• Victoria Afanasyeva

Avis de soutenance de thèse


"La Française", la Une du numéro du 1er avril 1916.

Bonjour à toutes et à tous,

J'ai le grand plaisir de vous inviter à la soutenance de ma thèse de doctorat d'histoire intitulée :

Cherchez la femme : histoire du mouvement antialcoolique en France (1835-2013)

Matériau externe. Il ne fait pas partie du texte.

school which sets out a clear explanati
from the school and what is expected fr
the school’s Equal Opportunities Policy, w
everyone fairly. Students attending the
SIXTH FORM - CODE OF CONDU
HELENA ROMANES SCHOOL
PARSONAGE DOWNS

Elle aura lieu le jeudi 2 juillet à 14h, à l'université Paris 1 Panthéon-Sorbonne, en visioconférence (zoom).

Le jury sera composé de :

Madame Marie-Emmanuelle Chessel, Directrice de recherche au CNRS, HDR en histoire

Monsieur Ludovic Gaussot, Professeur de sociologie à l'Université de Poitiers, HDR en sociologie

Monsieur Dominique Kalifa, Professeur en histoire contemporaine à l'université Paris 1 Panthéon-Sorbonne

Madame Véronique Nahoum-Grappe, Anthropologue, ingénieure de recherche, IIAC - EHESS

Madame Myriam Tsikounas, Professeure d'histoire et audiovisuel à l'université Paris 1 Panthéon-Sorbonne (directrice de thèse)


Pour recevoir le lien de connexion, l'inscription sur la liste suivante est obligatoire.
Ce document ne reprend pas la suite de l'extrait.